## DIRECTIONS FOR THIS TASK
Reproduce every line of the records from the one containing "εργασίας της ΕΕΛ/ΛΑΚ για" down to the one containing "data jsou na ňakym cizím", with both of those lines included and nothing changed.

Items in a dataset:

------

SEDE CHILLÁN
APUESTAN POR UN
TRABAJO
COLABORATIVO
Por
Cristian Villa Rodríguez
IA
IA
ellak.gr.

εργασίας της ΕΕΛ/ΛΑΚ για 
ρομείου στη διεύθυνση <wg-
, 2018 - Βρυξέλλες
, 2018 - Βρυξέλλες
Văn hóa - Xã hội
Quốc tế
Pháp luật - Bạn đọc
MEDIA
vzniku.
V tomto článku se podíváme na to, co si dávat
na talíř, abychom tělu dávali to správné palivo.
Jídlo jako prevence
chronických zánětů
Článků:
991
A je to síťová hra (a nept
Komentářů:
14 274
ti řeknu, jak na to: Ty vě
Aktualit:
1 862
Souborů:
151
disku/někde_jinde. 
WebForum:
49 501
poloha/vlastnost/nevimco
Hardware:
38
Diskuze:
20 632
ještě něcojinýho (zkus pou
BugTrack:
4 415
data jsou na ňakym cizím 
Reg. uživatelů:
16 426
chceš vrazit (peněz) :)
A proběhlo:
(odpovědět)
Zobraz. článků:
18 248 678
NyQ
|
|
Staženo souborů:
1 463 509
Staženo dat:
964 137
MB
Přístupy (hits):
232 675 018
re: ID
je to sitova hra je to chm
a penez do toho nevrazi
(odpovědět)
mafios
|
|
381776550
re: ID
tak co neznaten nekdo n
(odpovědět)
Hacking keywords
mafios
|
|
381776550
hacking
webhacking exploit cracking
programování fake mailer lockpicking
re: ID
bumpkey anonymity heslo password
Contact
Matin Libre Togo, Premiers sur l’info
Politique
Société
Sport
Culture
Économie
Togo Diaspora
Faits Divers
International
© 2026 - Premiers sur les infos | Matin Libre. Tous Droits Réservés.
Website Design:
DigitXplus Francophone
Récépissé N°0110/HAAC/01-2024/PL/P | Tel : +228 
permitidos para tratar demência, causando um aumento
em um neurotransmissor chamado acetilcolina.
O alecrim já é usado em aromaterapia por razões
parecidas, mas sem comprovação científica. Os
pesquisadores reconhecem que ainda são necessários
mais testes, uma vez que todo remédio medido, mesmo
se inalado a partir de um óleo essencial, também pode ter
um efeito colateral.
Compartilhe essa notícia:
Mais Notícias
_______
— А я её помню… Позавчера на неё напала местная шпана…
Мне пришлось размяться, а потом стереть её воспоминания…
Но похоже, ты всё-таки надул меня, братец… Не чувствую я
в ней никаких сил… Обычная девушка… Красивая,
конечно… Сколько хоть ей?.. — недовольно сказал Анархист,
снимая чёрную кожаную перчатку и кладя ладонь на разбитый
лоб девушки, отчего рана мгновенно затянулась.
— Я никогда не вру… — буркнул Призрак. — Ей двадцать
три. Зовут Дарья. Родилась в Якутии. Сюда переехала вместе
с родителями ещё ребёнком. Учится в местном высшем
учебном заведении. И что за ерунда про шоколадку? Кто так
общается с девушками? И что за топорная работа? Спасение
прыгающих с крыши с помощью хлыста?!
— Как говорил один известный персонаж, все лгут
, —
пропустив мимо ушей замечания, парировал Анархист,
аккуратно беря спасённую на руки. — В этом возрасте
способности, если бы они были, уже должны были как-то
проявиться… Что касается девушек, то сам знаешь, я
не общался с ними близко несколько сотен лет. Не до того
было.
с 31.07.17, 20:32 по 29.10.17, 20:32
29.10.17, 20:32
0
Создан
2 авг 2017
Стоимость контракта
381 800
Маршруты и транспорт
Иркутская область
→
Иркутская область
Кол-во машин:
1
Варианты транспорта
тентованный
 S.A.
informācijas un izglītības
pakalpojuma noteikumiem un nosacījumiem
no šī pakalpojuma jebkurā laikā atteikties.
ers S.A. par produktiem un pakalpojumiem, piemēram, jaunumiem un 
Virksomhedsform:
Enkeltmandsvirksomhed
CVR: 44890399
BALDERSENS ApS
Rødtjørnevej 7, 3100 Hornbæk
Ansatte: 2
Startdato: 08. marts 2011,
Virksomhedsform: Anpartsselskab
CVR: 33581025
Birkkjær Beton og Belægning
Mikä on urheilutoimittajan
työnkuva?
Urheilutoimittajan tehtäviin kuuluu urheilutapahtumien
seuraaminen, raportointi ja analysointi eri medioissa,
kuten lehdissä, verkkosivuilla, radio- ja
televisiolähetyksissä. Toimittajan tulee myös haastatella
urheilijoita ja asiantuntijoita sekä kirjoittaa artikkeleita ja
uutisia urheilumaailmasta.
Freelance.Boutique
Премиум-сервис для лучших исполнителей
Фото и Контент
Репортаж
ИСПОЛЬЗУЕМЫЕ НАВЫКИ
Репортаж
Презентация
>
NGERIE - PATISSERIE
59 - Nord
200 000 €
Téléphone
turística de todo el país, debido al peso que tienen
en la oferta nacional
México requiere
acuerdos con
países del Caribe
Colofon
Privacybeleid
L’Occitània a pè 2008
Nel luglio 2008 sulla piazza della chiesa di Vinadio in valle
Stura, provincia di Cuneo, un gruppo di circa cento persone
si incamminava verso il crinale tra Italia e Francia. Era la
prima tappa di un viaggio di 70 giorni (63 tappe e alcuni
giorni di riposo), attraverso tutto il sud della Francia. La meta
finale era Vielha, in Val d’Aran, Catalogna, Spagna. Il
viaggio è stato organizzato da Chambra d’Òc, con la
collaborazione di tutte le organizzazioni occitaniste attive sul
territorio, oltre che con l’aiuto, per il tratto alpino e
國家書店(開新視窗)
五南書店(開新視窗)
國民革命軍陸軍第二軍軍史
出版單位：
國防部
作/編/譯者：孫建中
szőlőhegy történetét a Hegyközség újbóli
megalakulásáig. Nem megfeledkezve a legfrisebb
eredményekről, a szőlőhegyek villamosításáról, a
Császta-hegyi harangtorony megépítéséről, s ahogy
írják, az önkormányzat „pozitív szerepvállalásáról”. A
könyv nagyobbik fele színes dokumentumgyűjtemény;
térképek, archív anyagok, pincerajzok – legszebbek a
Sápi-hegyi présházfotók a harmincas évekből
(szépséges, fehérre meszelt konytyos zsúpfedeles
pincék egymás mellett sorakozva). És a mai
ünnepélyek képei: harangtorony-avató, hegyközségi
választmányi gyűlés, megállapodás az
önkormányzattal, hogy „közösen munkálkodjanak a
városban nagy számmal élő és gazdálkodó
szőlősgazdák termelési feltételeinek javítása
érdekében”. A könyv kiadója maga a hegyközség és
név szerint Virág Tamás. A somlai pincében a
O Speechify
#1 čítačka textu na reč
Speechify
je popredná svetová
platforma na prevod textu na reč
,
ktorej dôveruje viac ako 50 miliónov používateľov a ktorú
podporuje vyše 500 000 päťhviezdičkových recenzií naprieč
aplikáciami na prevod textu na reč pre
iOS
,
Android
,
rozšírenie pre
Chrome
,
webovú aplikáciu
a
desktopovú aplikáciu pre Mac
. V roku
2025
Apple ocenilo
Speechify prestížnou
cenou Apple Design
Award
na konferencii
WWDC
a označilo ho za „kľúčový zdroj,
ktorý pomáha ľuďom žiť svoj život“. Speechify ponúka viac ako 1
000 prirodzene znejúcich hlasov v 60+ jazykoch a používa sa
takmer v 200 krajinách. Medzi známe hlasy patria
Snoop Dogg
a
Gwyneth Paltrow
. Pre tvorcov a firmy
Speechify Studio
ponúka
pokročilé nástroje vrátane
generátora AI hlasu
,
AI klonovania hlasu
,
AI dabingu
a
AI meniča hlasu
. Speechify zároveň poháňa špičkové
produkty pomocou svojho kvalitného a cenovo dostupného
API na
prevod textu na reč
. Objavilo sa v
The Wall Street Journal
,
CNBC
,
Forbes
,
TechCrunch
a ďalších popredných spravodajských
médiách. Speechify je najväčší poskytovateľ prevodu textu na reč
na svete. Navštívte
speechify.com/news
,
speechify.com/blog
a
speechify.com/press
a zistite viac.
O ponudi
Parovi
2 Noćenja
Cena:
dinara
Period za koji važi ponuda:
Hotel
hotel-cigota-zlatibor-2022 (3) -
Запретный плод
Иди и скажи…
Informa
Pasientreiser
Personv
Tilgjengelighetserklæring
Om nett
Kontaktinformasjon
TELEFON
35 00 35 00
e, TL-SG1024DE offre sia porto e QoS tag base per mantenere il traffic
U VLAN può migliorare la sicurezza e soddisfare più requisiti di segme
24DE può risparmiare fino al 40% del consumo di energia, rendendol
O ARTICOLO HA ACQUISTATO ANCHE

------

## RESPONSE TO THIS TASK
εργασίας της ΕΕΛ/ΛΑΚ για 
ρομείου στη διεύθυνση <wg-
, 2018 - Βρυξέλλες
, 2018 - Βρυξέλλες
Văn hóa - Xã hội
Quốc tế
Pháp luật - Bạn đọc
MEDIA
vzniku.
V tomto článku se podíváme na to, co si dávat
na talíř, abychom tělu dávali to správné palivo.
Jídlo jako prevence
chronických zánětů
Článků:
991
A je to síťová hra (a nept
Komentářů:
14 274
ti řeknu, jak na to: Ty vě
Aktualit:
1 862
Souborů:
151
disku/někde_jinde. 
WebForum:
49 501
poloha/vlastnost/nevimco
Hardware:
38
Diskuze:
20 632
ještě něcojinýho (zkus pou
BugTrack:
4 415
data jsou na ňakym cizím 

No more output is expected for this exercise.